Il a mentionné que “le célèbre libanais Gibran Khalil Gibran était présent en Chine avec son livre Le Prophète, qui a été traduit en chinois, notant que le Liban est présent économiquement et commercialement en Chine depuis 1955, et cette présence s’est concrétisée par la création de la Chambre de commerce sino-arabe.

 

Il a ajouté : “Nous voulons que notre Liban soit plus fort et plus présent au cœur de la Chine, et nous voulons également que la Chine soit plus forte et plus présente au cœur du Liban, surtout qu’elle est présente dans nos cœurs libanais à travers sa politique douce et sa diplomatie souple régionale et arabe.”

 

Il a ajouté : “La Chine est remerciée pour l’Accord de Beijing entre le Royaume d’Arabie saoudite et la République islamique d’Iran, et nous espérons qu’elle se tiendra aux côtés du peuple palestinien opprimé qui fait face à un génocide.” Il a souligné que “plus Pékin avance et se positionne dans le système mondial, plus elle se démarque en tant que puissance rationnelle, et cette politique étrangère équilibrée ne peut qu’être hautement appréciée et nous inciter à des partenariats stratégiques avec Pékin à tous les niveaux.

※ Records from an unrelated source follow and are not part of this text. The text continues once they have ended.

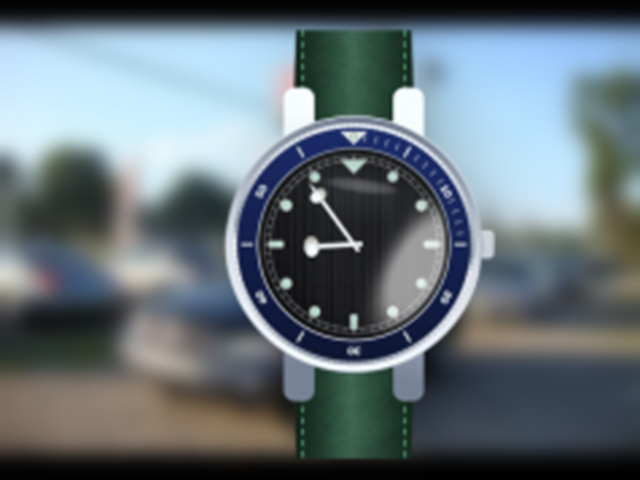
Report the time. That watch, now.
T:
8:54
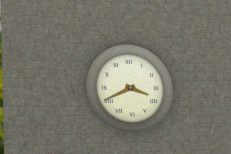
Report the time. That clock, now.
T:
3:41
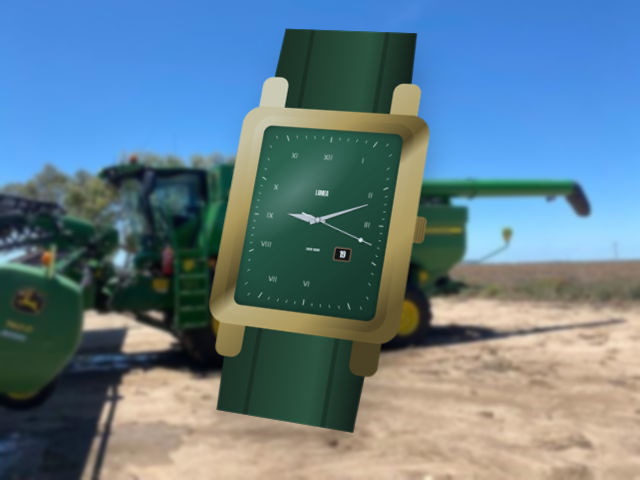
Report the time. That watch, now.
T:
9:11:18
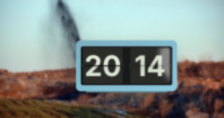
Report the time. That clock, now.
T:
20:14
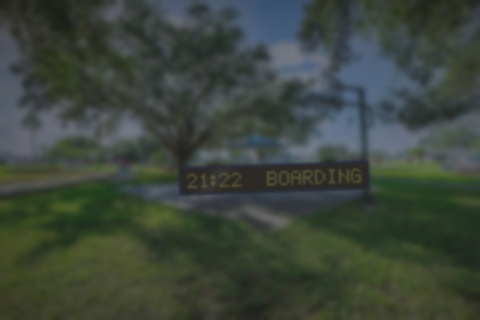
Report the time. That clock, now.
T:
21:22
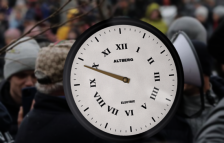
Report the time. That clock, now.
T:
9:49
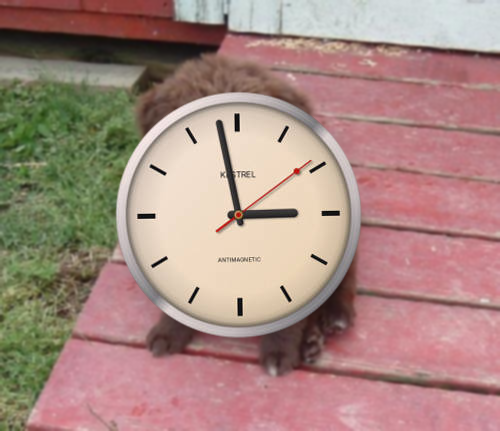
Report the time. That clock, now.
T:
2:58:09
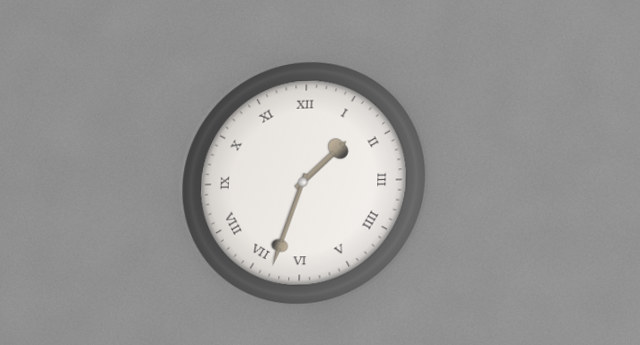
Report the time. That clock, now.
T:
1:33
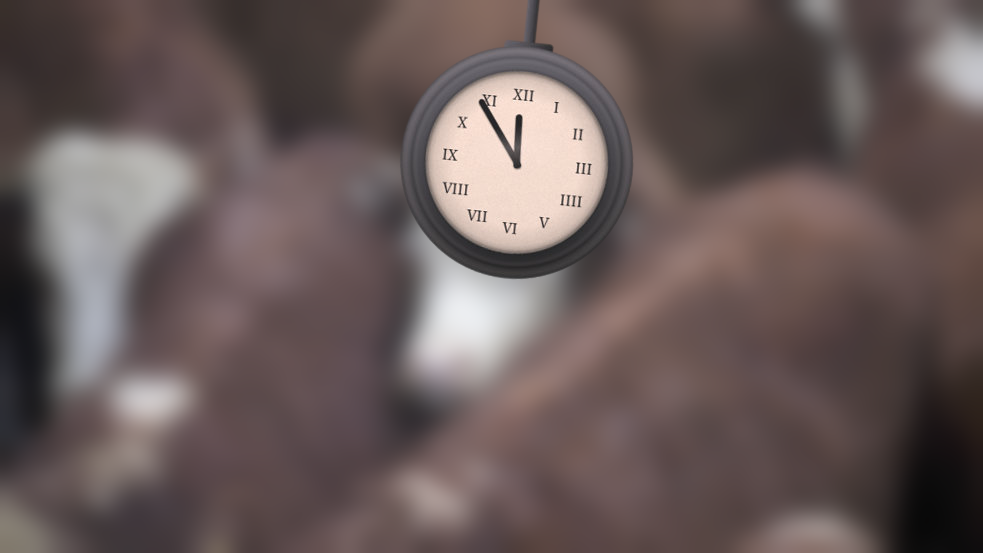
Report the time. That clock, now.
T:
11:54
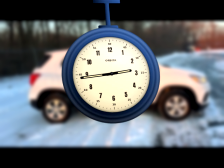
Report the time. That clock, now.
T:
2:44
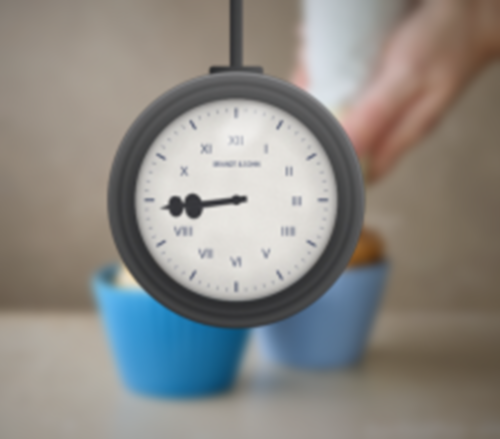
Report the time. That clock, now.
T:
8:44
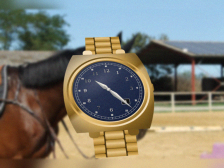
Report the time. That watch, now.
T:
10:23
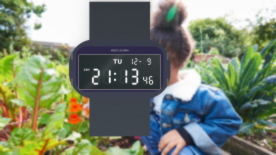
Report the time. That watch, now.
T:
21:13
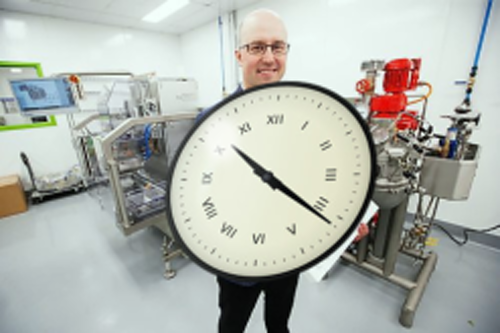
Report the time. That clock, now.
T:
10:21
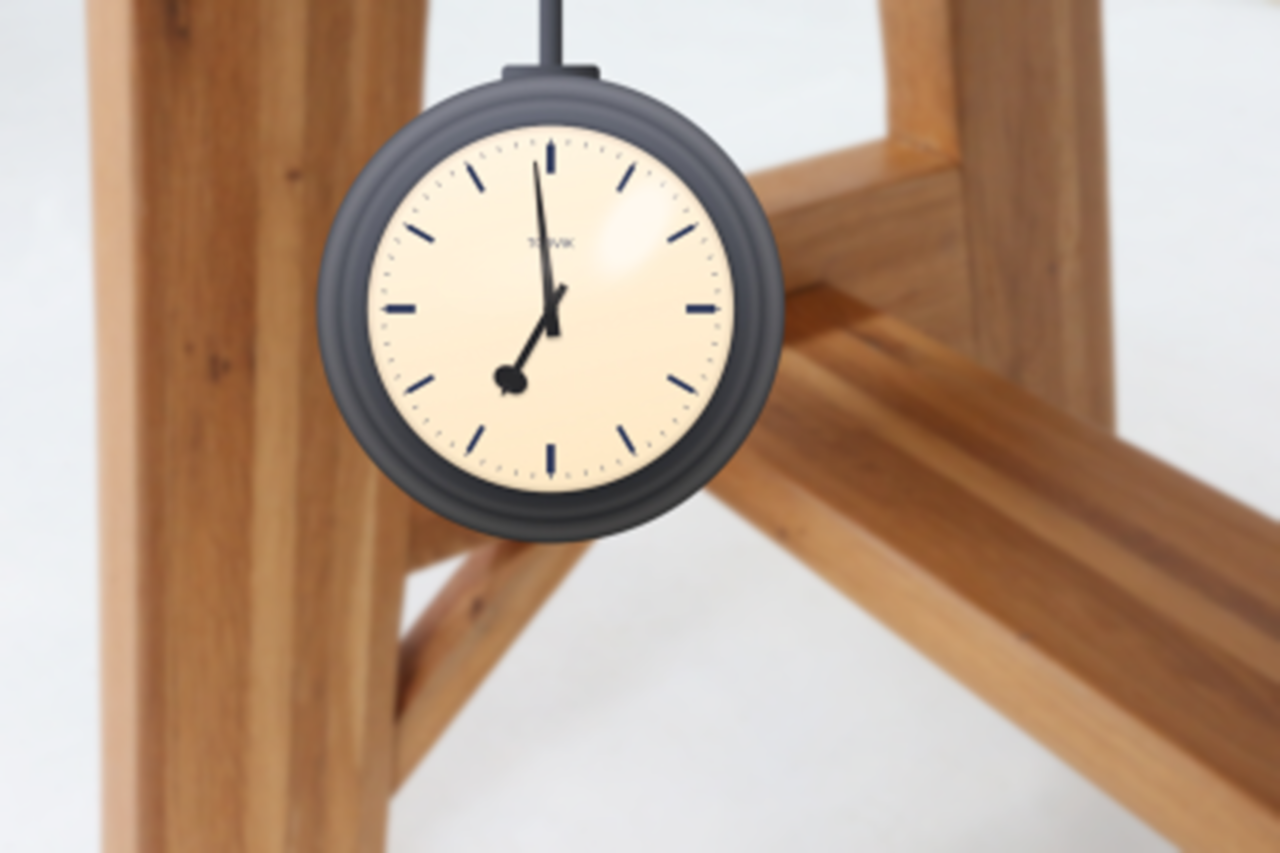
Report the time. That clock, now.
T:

En tant que ministre de l’Information, ma main est tendue pour des partenariats avec la Télévision libanaise, la Radio libanaise, l’Agence nationale d’information, le Bureau des études et des publications.”

Il a abordé le rôle des médias, affirmant que “son importance s’est manifestée lors de la guerre de Gaza, où les médias jouent un rôle de premier plan en exposant les massacres et les exactions de l’occupation israélienne contre les peuples libanais et palestinien”. Il a ajouté : “Ce sont les petites caméras qui ont documenté les grandes exactions, et ce sont les voix libres qui ont éveillé les consciences des peuples à travers le monde, malgré le mutisme des consciences officielles.” Il a estimé que “les médias sont un message, et Beyrouth tend la main à Pékin pour jouer des rôles complémentaires”.

 

Le ministre Makary a conclu : “Celui qui visite la République populaire de Chine et voit de ses propres yeux le niveau économique, scientifique et technologique qu’elle a atteint, réalise que son leadership courageux ne vendait pas d’illusions, mais planifiait et mettait en œuvre ce qu’il planifiait, et que son peuple puissant ne rêvait pas, mais travaillait.” Il a ajouté : “La Chine a établi un nouvel ordre mondial et a réussi à briser l’unilatéralisme grâce à son développement interne, et non par la guerre et l’invasion militaire pour piller les richesses des autres nations au détriment de leurs peuples. Elle représente maintenant un modèle mondial pour le développement interne, l’ouverture au monde et la réhabilitation des sociétés ».